The Guilty

The long dark night of one deskbound cop’s soul.

If a standalone movie can somehow be a bottle episode of itself, then Gustav Möller’s gripping The Guilty qualifies, while also being a testament to the importance of sound mixing. Asger (Jakob Cedergren) is a disgraced police officer working the graveyard shift in an emergency call center in Copenhagen. He’s more than a little judgmental toward the callers: If you get mugged in the Red-Light District, how’s that his problem, exactly? But then the dickish Asger receives a call from a tearful woman (Jessica Dinnage) who’s been kidnapped by her ex-husband (Johan Olsen).
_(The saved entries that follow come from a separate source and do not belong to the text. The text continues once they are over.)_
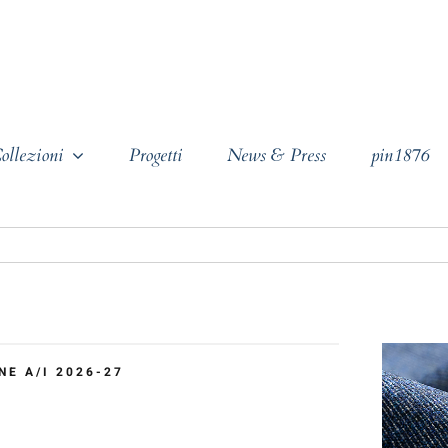
ollezioni
Progetti
News & Press
pin1876
NE A/I 2026-27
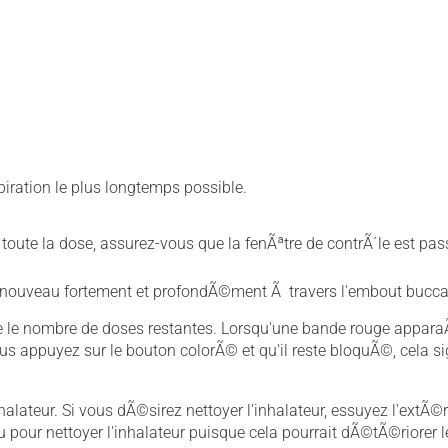
spiration le plus longtemps possible.
toute la dose, assurez-vous que la fenÃªtre de contrÃ´le est p
z Ã nouveau fortement et profondÃ©ment Ã travers l'embout bucca
ue le nombre de doses restantes. Lorsqu'une bande rouge appara
ous appuyez sur le bouton colorÃ© et qu'il reste bloquÃ©, cela si
alateur. Si vous dÃ©sirez nettoyer l'inhalateur, essuyez l'extÃ©r
 pour nettoyer l'inhalateur puisque cela pourrait dÃ©tÃ©riorer l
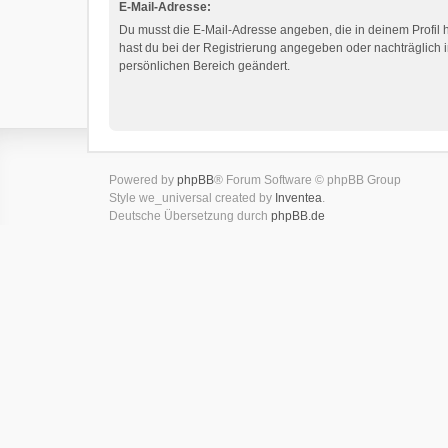
E-Mail-Adresse:
Du musst die E-Mail-Adresse angeben, die in deinem Profil hi
hast du bei der Registrierung angegeben oder nachträglich 
persönlichen Bereich geändert.
Powered by
phpBB
® Forum Software © phpBB Group
Style we_universal created by
Inventea
.
Deutsche Übersetzung durch
phpBB.de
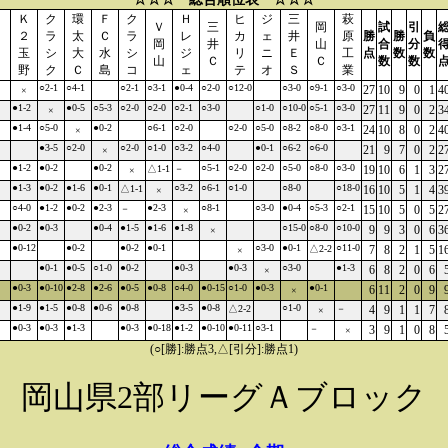
Ｋ
ク
環
Ｆ
ク
Ｈ
ヒ
ジ
三
萩
Ｖ
三
岡
試
引
２
ラ
太
Ｃ
ラ
レ
カ
ェ
井
原
勝
勝
負
岡
井
山
合
分
玉
シ
大
水
シ
ジ
リ
ニ
Ｅ
工
点
数
数
山
Ｃ
Ｃ
数
数
野
ク
Ｃ
島
コ
ェ
テ
オ
Ｓ
業
○2-1
○4-1
○2-1
○3-1
●0-4
○2-0
○12-0
○3-0
○9-1
○3-0
27
10
9
0
1
4
×
●1-2
●0-5
○5-3
○2-0
○2-0
○2-1
○3-0
○1-0
○10-0
○5-1
○3-0
27
11
9
0
2
3
×
●1-4
○5-0
●0-2
○6-1
○2-0
○2-0
○5-0
○8-2
○8-0
○3-1
24
10
8
0
2
4
×
●3-5
○2-0
○2-0
○1-0
○3-2
○4-0
●0-1
○6-2
○6-0
21
9
7
0
2
2
×
●1-2
●0-2
●0-2
○5-1
○2-0
○2-0
○5-0
○8-0
○3-0
△1-1
－
19
10
6
1
3
2
×
●1-3
●0-2
●1-6
●0-1
○3-2
○6-1
○1-0
○8-0
○18-0
△1-1
16
10
5
1
4
3
×
○4-0
●1-2
●0-2
●2-3
●2-3
○8-1
○3-0
●0-4
○5-3
○2-1
－
15
10
5
0
5
2
×
●0-2
●0-3
●0-4
●1-5
●1-6
●1-8
○15-0
○8-0
○10-0
9
9
3
0
6
3
×
●0-12
●0-2
●0-2
●0-1
○3-0
●0-1
○11-0
△2-2
7
8
2
1
5
1
×
●0-1
●0-5
○1-0
●0-2
●0-3
●0-3
○3-0
●1-3
6
8
2
0
6
×
●0-3
●0-10
●2-8
●2-6
●0-5
●0-8
○4-0
●0-15
○1-0
●0-3
●0-1
6
11
2
0
9
×
●1-9
●1-5
●0-8
●0-6
●0-8
●3-5
●0-8
○1-0
△2-2
－
4
9
1
1
7
×
●0-3
●0-3
●1-3
●0-3
●0-18
●1-2
●0-10
●0-11
○3-1
－
3
9
1
0
8
×
(○[勝]:勝点3,△[引分]:勝点1)
岡山県2部リーグＡブロック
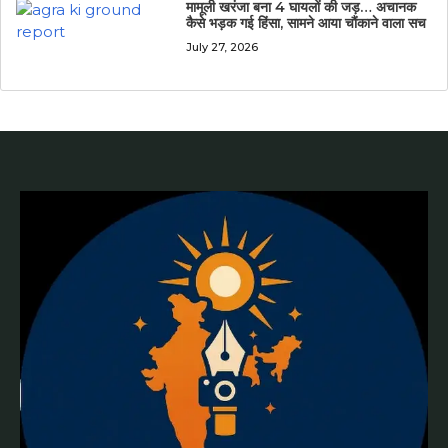
मामूली खरंजा बना 4 घायलों की जड़… अचानक
कैसे भड़क गई हिंसा, सामने आया चौंकाने वाला सच
July 27, 2026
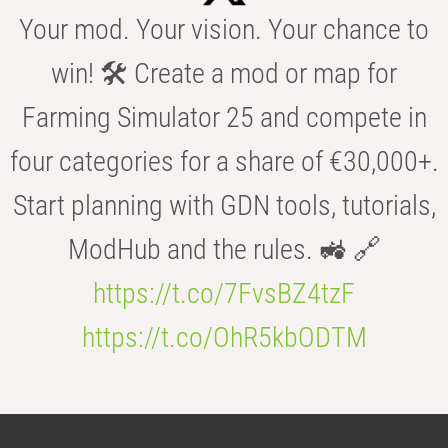
Your mod. Your vision. Your chance to
win! 🛠️ Create a mod or map for
Farming Simulator 25 and compete in
four categories for a share of €30,000+.
Start planning with GDN tools, tutorials,
ModHub and the rules. 🚜 🔗
https://t.co/7FvsBZ4tzF
https://t.co/OhR5kbODTM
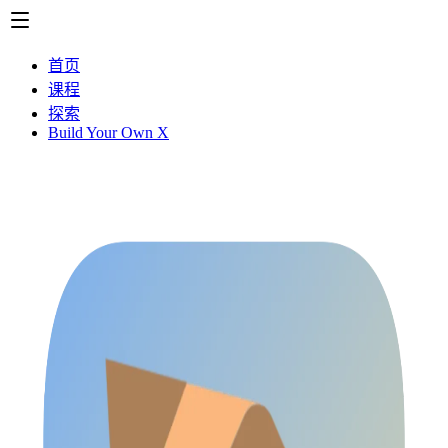
首页
课程
探索
Build Your Own X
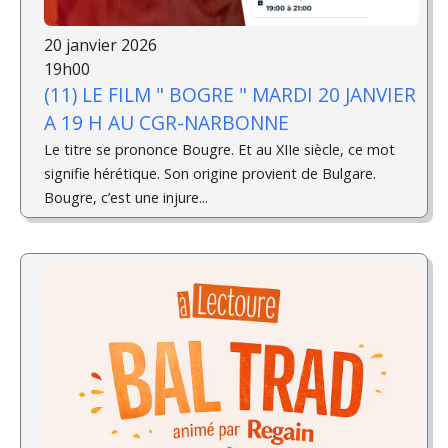
20 janvier 2026
19h00
(11) LE FILM " BOGRE " MARDI 20 JANVIER
A 19 H AU CGR-NARBONNE
Le titre se prononce Bougre. Et au XIIe siècle, ce mot
signifie hérétique. Son origine provient de Bulgare.
Bougre, c’est une injure...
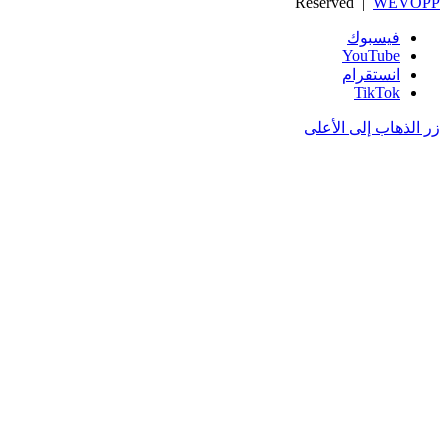
Reserved |
WEVOPP
فيسبوك
‫YouTube
انستقرام
‫TikTok
زر الذهاب إلى الأعلى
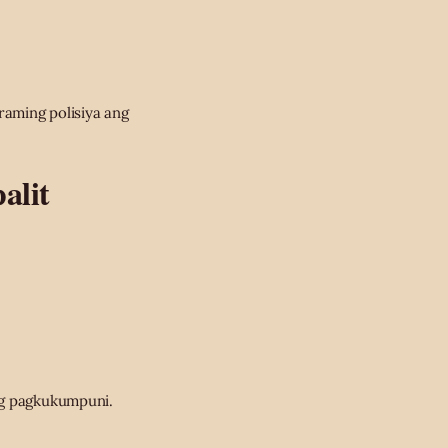
raming polisiya ang
alit
 ng pagkukumpuni.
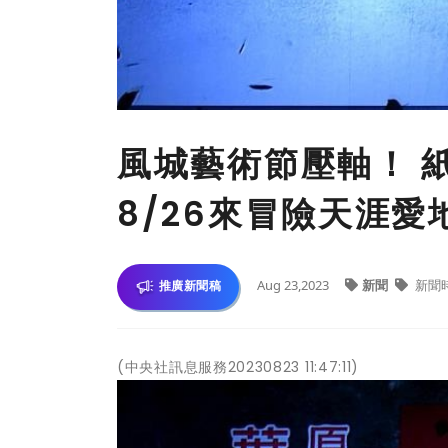
風城藝術節壓軸！
8/26來冒險天涯愛
Aug 23,2023
新聞
新聞
推廣新聞稿
(中央社訊息服務20230823 11:47:11)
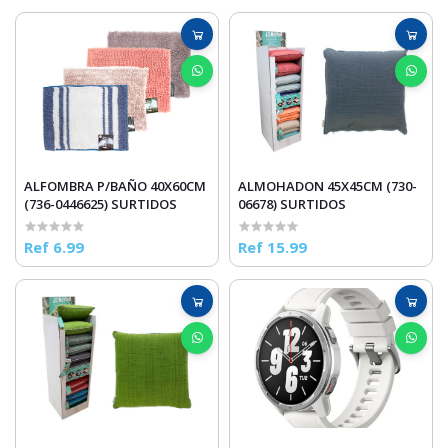
ALFOMBRA P/BAÑO 40X60CM
ALMOHADON 45X45CM (730-
(736-0446625) SURTIDOS
06678) SURTIDOS
Ref 6.99
Ref 15.99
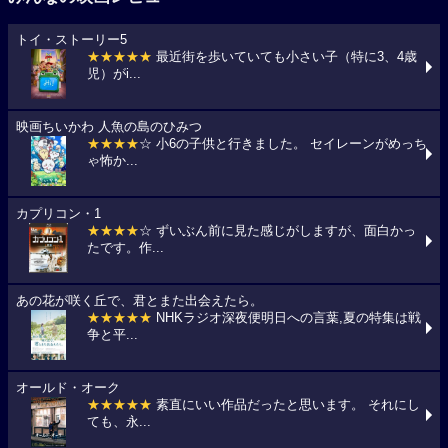
トイ・ストーリー5
★★★★★
最近街を歩いていても小さい子（特に3、4歳
児）がi...
映画ちいかわ 人魚の島のひみつ
★★★★
☆ 小6の子供と行きました。 セイレーンがめっち
ゃ怖か...
カプリコン・1
★★★★
☆ ずいぶん前に見た感じがしますが、面白かっ
たです。作...
あの花が咲く丘で、君とまた出会えたら。
★★★★★
NHKラジオ深夜便明日への言葉,夏の特集は戦
争と平...
オールド・オーク
★★★★★
素直にいい作品だったと思います。 それにし
ても、永...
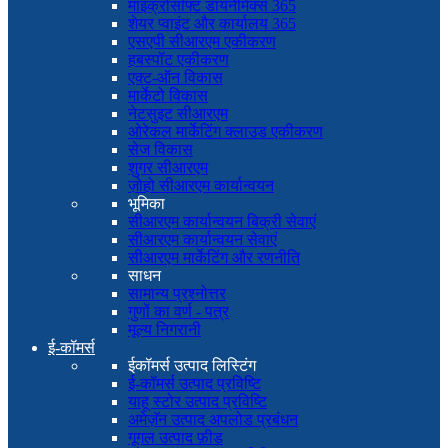
माइक्रोसॉफ्ट डायनेमिक्स 365
शेयर प्वाइंट और कार्यालय 365
एसएपी सीआरएम एकीकरण
हबस्पॉट एकीकरण
एक्ट-ऑन विकास
मार्केटो विकास
नेटसुइट सीआरएम
ओरेकल मार्केटिंग क्लाउड एकीकरण
सेज विकास
शुगर सीआरएम
ज़ोहो सीआरएम कार्यान्वयन
भूमिका
सीआरएम कार्यान्वयन बिक्री सेवाएं
सीआरएम कार्यान्वयन सेवाएं
सीआरएम मार्केटिंग और रणनीति
साधन
सामान्य प्रश्नोत्तर
गुणों का वर्ण - पत्र
मूल्य निगरानी
ई-कॉमर्स
ईकॉमर्स उत्पाद लिस्टिंग
ई-कॉमर्स उत्पाद प्रविष्टि
याहू स्टोर उत्पाद प्रविष्टि
अमेज़ॅन उत्पाद अपलोड प्रबंधन
गूगल उत्पाद फ़ीड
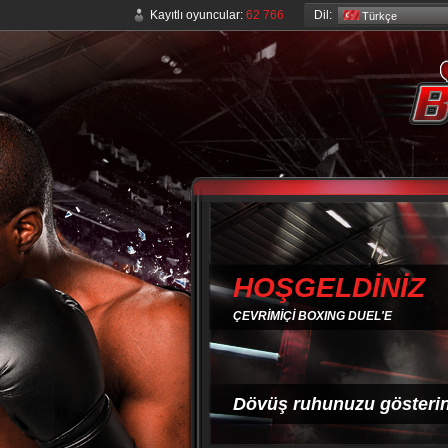
Dil:
Kayıtlı oyuncular:
62 766
Türkçe
HOŞGELDİNİZ
ÇEVRİMİÇİ BOXING DUEL'E
Dövüş ruhunuzu gösterin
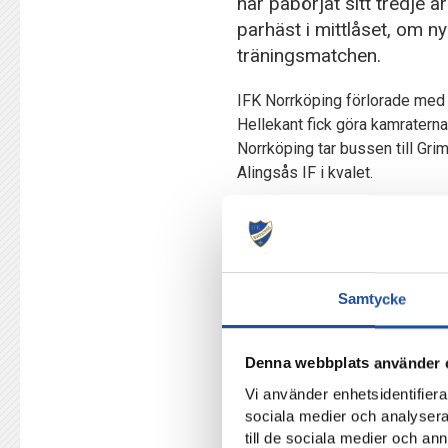
har påbörjat sitt tredje 
parhäst i mittlåset, om 
träningsmatchen.
IFK Norrköping förlorade med 
Hellekant fick göra kamratern
Norrköping tar bussen till Gr
Alingsås IF i kvalet.
Ebba Handfast går nu in i sin 
serien föregående år. I Elite
Damallsvenskan var det kanade
har Ebba startat två träningsm
Samtycke
KIF Örebro.
Det har varit jättebra med M
Denna webbplats använder 
kommunikation, vi litar på va
Vi använder enhetsidentifierar
att vi vill spela fotboll p
sociala medier och analysera 
gjorde men hon är smart oc
till de sociala medier och a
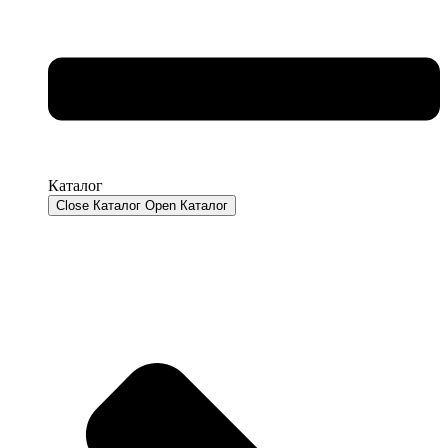
Каталог
Close Каталог
Open Каталог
Möller’s camera never leaves the confines of the call center for the duration of the film, and Asger’s own spiritual descent as the night wears on is mirrored by his physical surroundings growing darker and more claustrophobic — until a final shot that reframes everything that came before it, or at least signifies that the influence of John Ford’s The Searchers knows no bounds. And while the focus is always on Jakob Cedergren’s face, The Guilty nonetheless creates a lush, scary outside world through just the sound coming from Asger’s headset. The Guilty’s biggest strain on suspension of disbelief is how the cell phones maintain the fidelity of landlines in the worst of conditions, but that’s movie magic for ya.

Not rated.
Opens Friday at the Opera Plaza Cinema.